(Bloomberg) -- BioNTech SE plunged in US trading after the German biotech reported its first loss since 2020 due to lower demand for the Covid-19 shots it makes with Pfizer Inc.

Pfizer’s write-offs of unused vaccine inventory cut into BioNTech’s share of the profit in the second quarter. The biotech’s American depositary receipts fell more than 10% in New York. Fellow vaccine-maker Moderna Inc. — which earlier this month raised its Covid-19 vaccine sales outlook for the year — slumped as much as 9%. 

BioNTech is pumping its pandemic-era profit into a broad pipeline of experimental drugs for other infectious diseases and hard-to-treat cancers. Until those projects reach fruition, however, the Covid vaccine remains its only marketed product. 

The company sees dealmaking opportunities to boost its pipeline, with potential targets in a price range of less than $1 billion, Chief Strategy Officer Ryan Richardson said in a call with analysts. An acquisition would have to be a very good strategic fit for BioNTech to consider a larger move, he added.

BioNTech swung to a second-quarter loss of 79 euro cents per share, compared to diluted earnings per share of €6.45 ($7.09) for the prior-year period. Analysts had anticipated a loss of 60 cents per share.

Amid uncertainty for the Covid vaccine market, BioNTech is also paring back some spending on research and development. The company expects €2 billion to €2.2 billion in R&D spending this year, cutting €400 million from both sides of the range. It will also trim this year’s capital expenditure budget from as much as €600 million to as much as €450 million. 

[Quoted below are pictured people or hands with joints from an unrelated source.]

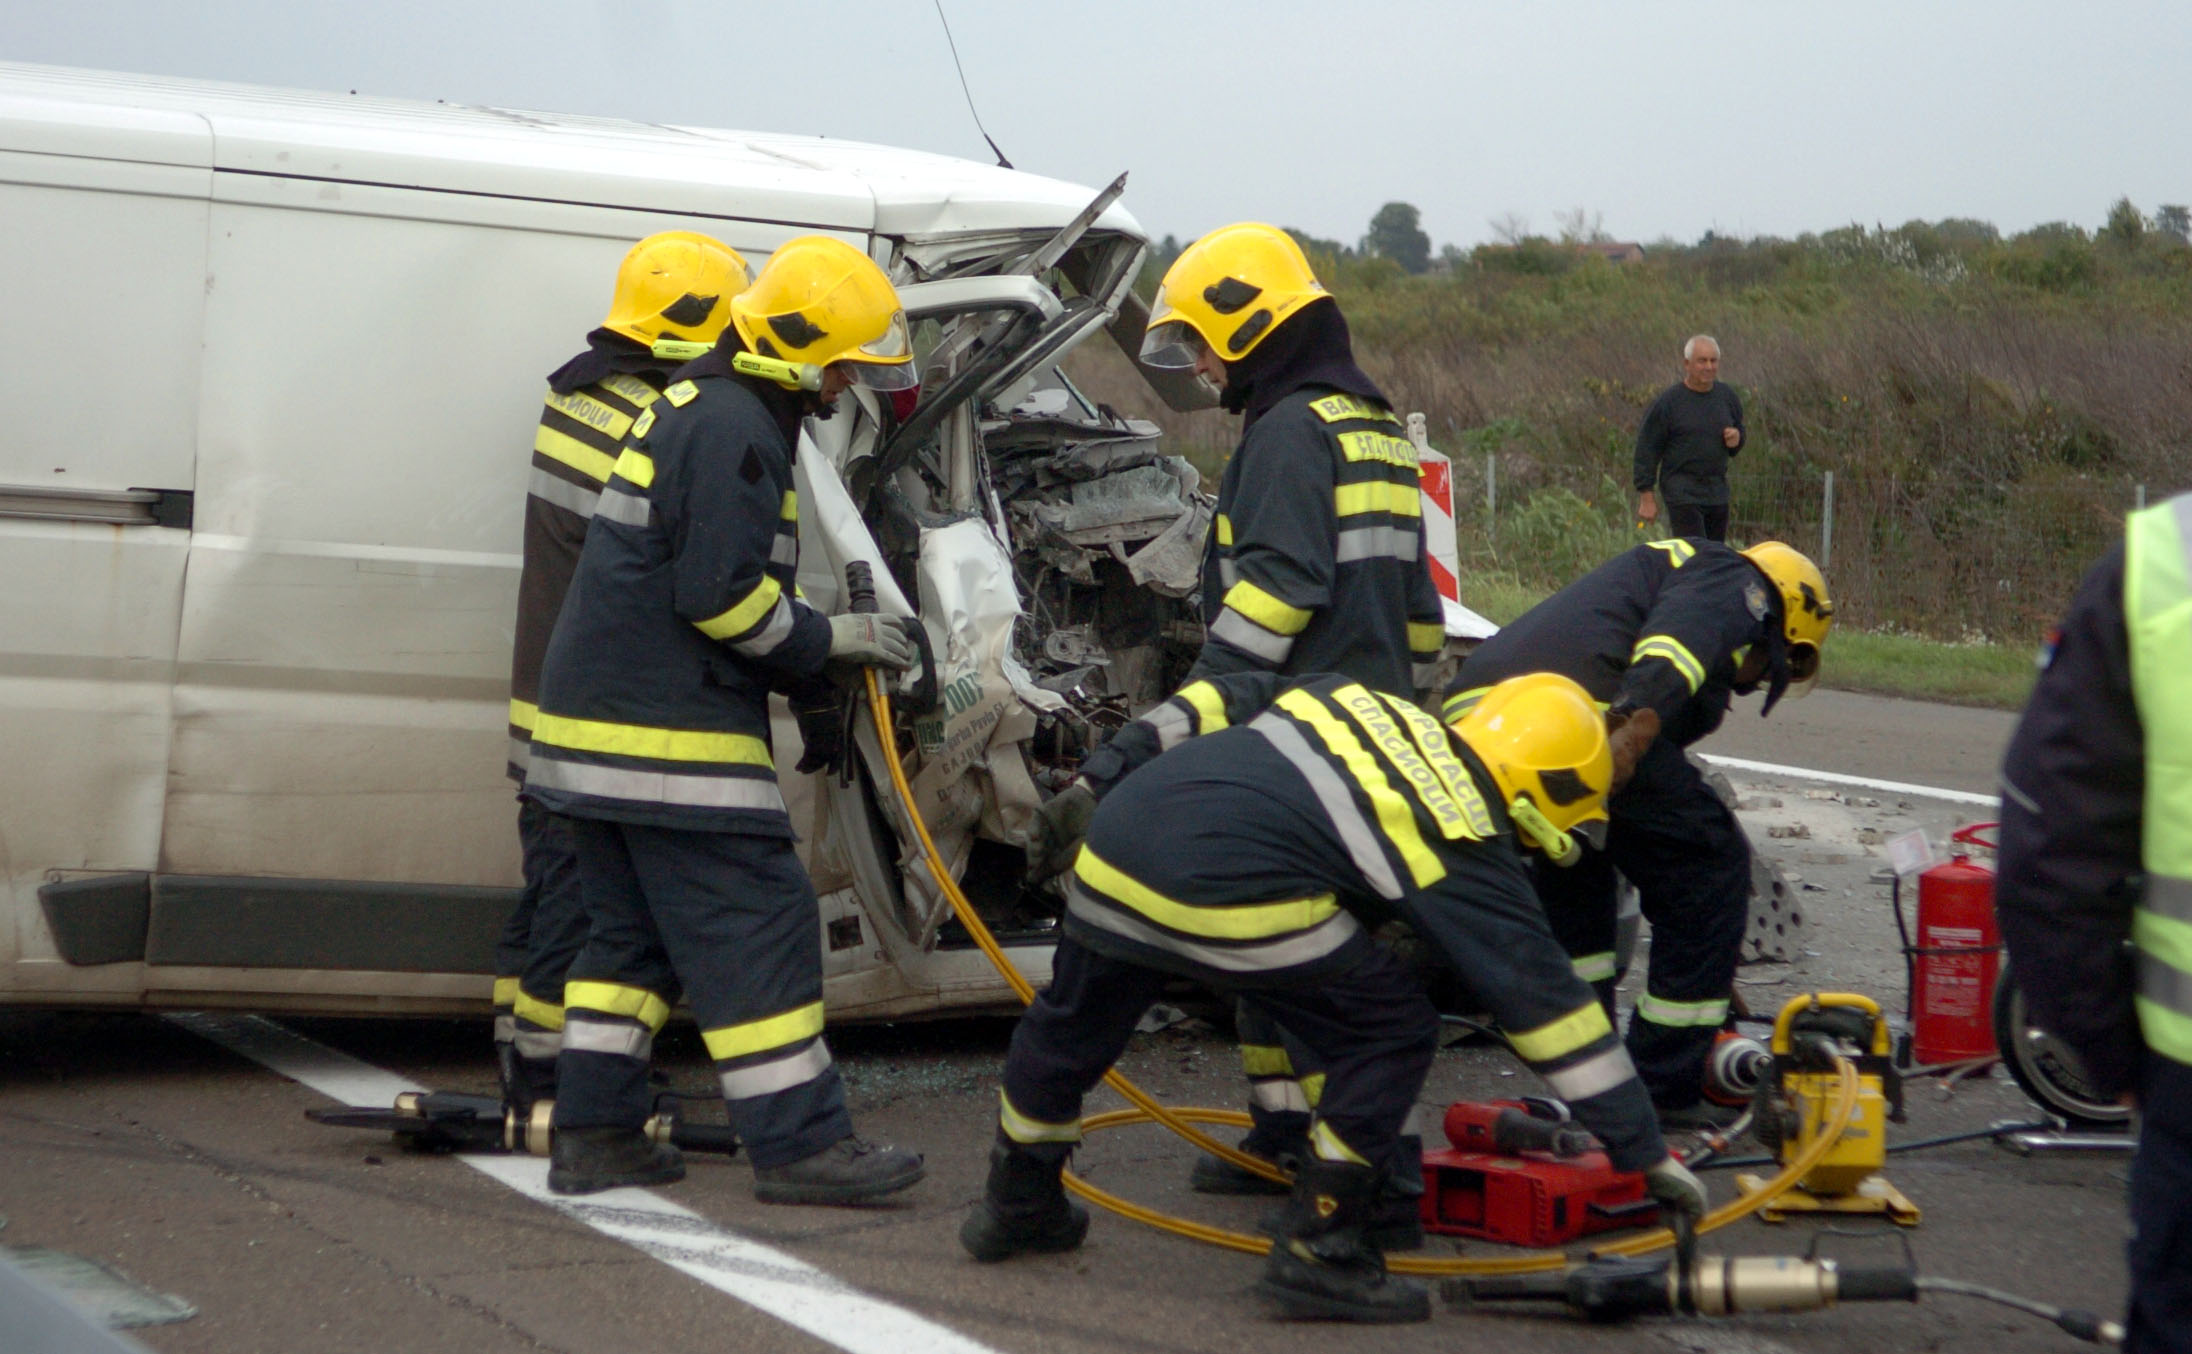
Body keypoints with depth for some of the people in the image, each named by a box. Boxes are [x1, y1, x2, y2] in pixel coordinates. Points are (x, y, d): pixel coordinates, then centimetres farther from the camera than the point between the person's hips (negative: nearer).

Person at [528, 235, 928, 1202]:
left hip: (601, 720, 11)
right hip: (668, 733, -11)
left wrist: (812, 688, 20)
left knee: (634, 928, 14)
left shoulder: (699, 412, 20)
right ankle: (798, 1143, -6)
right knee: (757, 929, -8)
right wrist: (826, 642, -8)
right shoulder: (733, 429, -14)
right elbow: (722, 594, -21)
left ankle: (594, 1134, 16)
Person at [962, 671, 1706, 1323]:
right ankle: (1318, 1252, 12)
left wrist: (1108, 771, 27)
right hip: (1235, 893, -7)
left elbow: (1220, 699, 24)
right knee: (1392, 1032, 11)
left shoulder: (1357, 700, 25)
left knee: (1072, 1024, 29)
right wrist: (1643, 1151, 12)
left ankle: (1016, 1206, 50)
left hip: (1115, 844, 7)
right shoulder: (1466, 851, 9)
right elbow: (1543, 995, 9)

The company maintained its forecast for about €5 billion in vaccine sales this year. Sales of the shots should pick up in the second half due to seasonal effects, BioNTech said. Delivery of the latest variant-adapted shot is expected to start as early as next month. 

--With assistance from Matt Turner.

(Updates trading for BioNTech and adds Moderna in the second paragraph.)